I looked up the Statesman site. I know SH is very knowledgeable about NE issues, and was thus looking forward to seeing something informative to be updated with.

But aside from the name-dropping I learned precious little more. Did I miss something?
 
c

At 11:30 PM -0600 11/7/05, Barua25 wrote:
Making Sense of the NE in Washington DC
 
Sanjoy Hazarika writes:
 
Dear Barua:
 
We had an excellent discussion at Brookings, the first
 such public event on the NE in decades (perhaps ever
 in DC) and we could press a few home truths and
 outline concerns and issues.  You may looknat my
 column on the event at www.thestatesman.net (link is
 NE page and my column, North by North East). The nE
 Page appears every Saturday ion the Statesman and is
 the only rpt only platform for the NE that is read the
 same day in Delhi, Kolkata, Bhuvaneswar and Siliguri
 and on the net, unlike other papers which publish NE
 supplemnts for circulation in the NE only
Sanjoy Hazarika:
[EMAIL PROTECTED]
You may see more of his activities by visiting his web page www.c-nes.org (Center for NE Studies)
-----------------------------------------------------------------------------------------
From the NE Page of the Statesman
North by North East: Sanjoy Hazarika: Making sense of the N-E in Washington
At 3-30 pm on Thursday evening, Washington hosted its first public event on the North-East (at least I do not recall, in 23 years of travelling to the US capital, of a similar event) – and I was privileged to be among those who made presentations on the situation in the region.
The others included Lieutenant-General VK Raghavan, former DG Military Operations of the Indian Army, and Samir K Das of Calcutta University. The discussions were held at the Brookings institute and drew a range of academics, serving and former officials from the US administration, journalists and human rights activists.
We covered the Naga imbroglio and Ulfa as well as the role of the military, the region and its neighbours, the Look East Policy, economics, ethnicity and migration. It was a fairly comprehensive list and participants asked good, sharp questions on several issues, including the earlier CPI-M support to migration from Bangladesh, which it has since discontinued.
Whenever we cover the North-east to a new and especially Western audience, one is concerned that we may end up confusing the audience instead of clarifying the situation, of such complexities is our region.
The discussion was co-hosted by Stephen Cohen, a friend of India, who is at Brookings, and Mutthiah Alagappa of the East-West Centre; the latter had just concluded an exhausting four-day workshop elsewhere in the capital on armed conflicts in Asia.
In the past days, one has talked with persons from other countries who are going through similar if not worse crisis than what the North-east is struggling with: Nepal and Sri Lanka, Thailand and Myanmar (Burma).
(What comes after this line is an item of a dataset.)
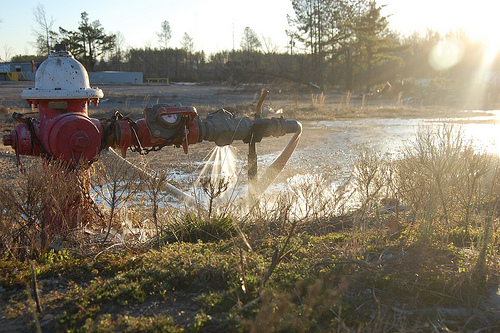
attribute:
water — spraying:
[200, 145, 242, 189]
In each of these nations, the peripheral borders cause the “maximum trouble” to the states. One was struck by the difficulties faced by ordinary researchers in gathering information; a Thai professor even went so far as to say that it would be unsafe for a Thai researcher to work in a Muslim-dominated belt in non-Thai areas in southern Thailand where vigilante groups and political and religious pressures dominate.
In the North-east, the threats to ordinary citizens and professionals as well as media still exist. We have seen reference to this, and take encouragement from the position of the Manipur media which recently passed a resolution saying it would not be browbeaten by the underground.